As novidades do mercado estão mudando o tipo de defensivos usados pelo produtor rural e o nível de consumo


Os números exuberantes para a safra brasileira 2016/2017, que pode chegar a 222,9 milhões de toneladas segundo as projeções da Companhia Nacional de Abastecimento (Conab), não encontram correspondência no mercado interno de defensivo agrícolas. O desempenho deste setor nos últimos dois anos registrou queda superior a dois dígitos (-1%, no ano passado, e 22%, em 2015).
As razões do fraco desempenho das empresas que produzem e comercializam defensivos agrícolas estão pulverizadas. O Sindicato Nacional da Indústria de Produtos para Defesa Vegetal (Sindiveg) considera que os fatores que mais contribuíram para esse resultado foram a desvalorização do real, a presença significativa de produtos ilegais no mercado, queda de preços, redução nível de incidência de pragas nas lavouras dada à seca, novas tecnologias de controle e o clima que impacta as áreas agrícolas em todo o País. "As previsões para 2017 são cautelosas com tendência de queda por conta dos produtos ilegais, dos estoques e do risco de crédito da indústria", observa a diretora executiva do Sindiveg, Silvia Fagnani.

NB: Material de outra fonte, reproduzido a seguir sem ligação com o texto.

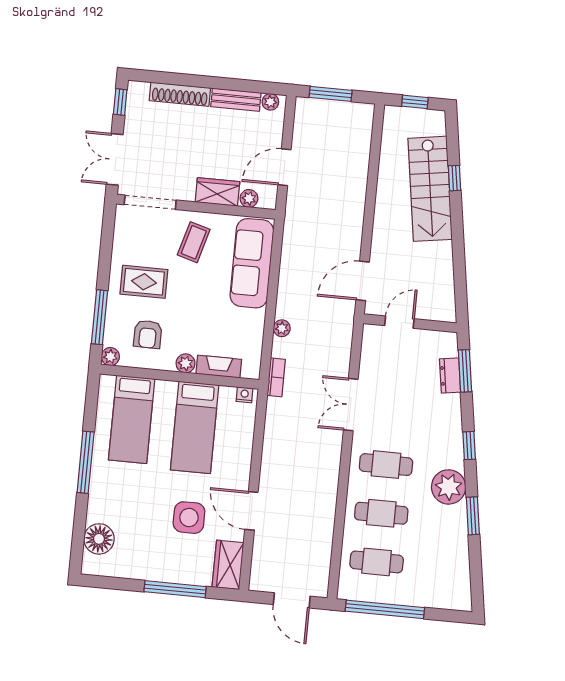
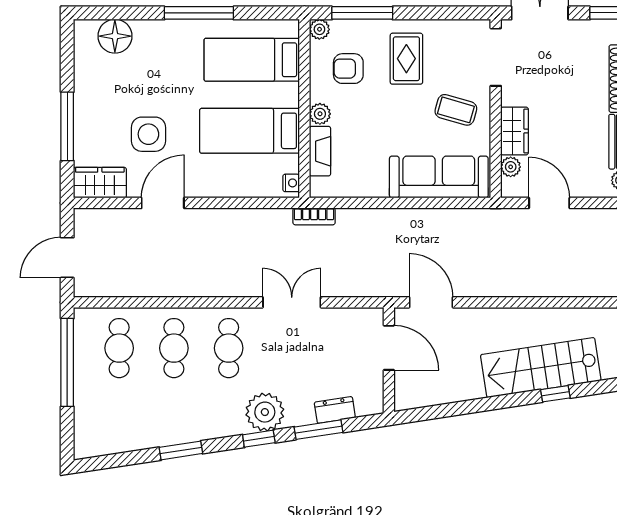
door: (399, 322) -> (389, 348), width x1.38
plant: (282, 328) -> (369, 217), removed
window: (465, 371) -> (319, 430), moved
plant: (449, 487) -> (265, 412), moved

Para o analista de mercado da AgRural Commodities Agrícolas Fernando Muraro Júnior, os números do setor não surpreendem. "Há cinco anos foram lançadas variedades mais resistentes de plantas, o que já indicava essa ameaça ao consumo de inseticidas. Além disso, ao contrário do que estamos tendo neste ano, a safra anterior teve uma seca rigorosa, com o Mato Grosso registrando uma quebra histórica, o que afetou sobremaneira na compra de defensivos", recorda.
Ele aposta que, neste ano, um panorama climático bastante diferente seja um fator favorável ao setor, embora, como mesmo defenda, as novidades do mercado estão mudando o tipo de produtos usados pelo produtor rural e o nível de consumo.



NA CONTRAMÃO
Nem todo mundo encolheu no setor de defensivos. A Adama Brasil – que possui uma unidade em Londrina e outra na cidade gaúcha de Taquari – cresceu 8% em 2016, registrando um faturamento líquido de R$ 1,5 bilhão. "Há cerca de cinco anos mudamos nossa estratégia de produtos no Brasil para termos um portfólio mais completo para o agricultor, desde produtos genéricos até produtos diferenciados. A gente vem estruturando essa estratégia e oferecendo novas soluções todos os anos. Somos a empresa que tem o portfólio mais amplo do mercado", aponta o presidente da Adama Brasil, Rodrigo Gutierrez.
Ele acredita que essa diversificação de produtos incrementada pela diferenciação de oferecer tecnologias de Israel, que é uma referência no desenvolvimento do agronegócio e em tecnologias digitais para suporte ao trabalho do agricultor, estão conferindo a performance positiva à unidade brasileira. "Isso tem nos ajudado a construir melhores relações com agricultores, cooperativas e distribuidores, assim ganhando a confiança e participação no negócio do cliente".
Sobre os fatores que prejudicam o mercado de defensivos agrícolas no Brasil, Gutierrez reforça a reclamação do Sindiveg no que tange à presença de um comércio ilegal. "É significativa a entrada de defensivos ilegais contrabandeados, entrando principalmente pelas fronteiras secas e, assim, tomando espaço do mercado local e regulamentado", constata. "Na verdade, não existe apenas uma resposta. Podemos citar como fatores principais a falta de liquidez financeira do agricultor e da rede de distribuição, principalmente nos Cerrados."
Segundo ele, antes de o Brasil perder crédito, os agricultores investiram fortemente em novas terras, abertura para plantio e maquinário. "Quando perdemos o ‘Investment Grade’, os bancos sumiram e o setor se viu descapitalizado. Agricultor com menor liquidez investe menos na lavoura, minimizando uso de defensivos até em situações abaixo do limite de segurança", admite.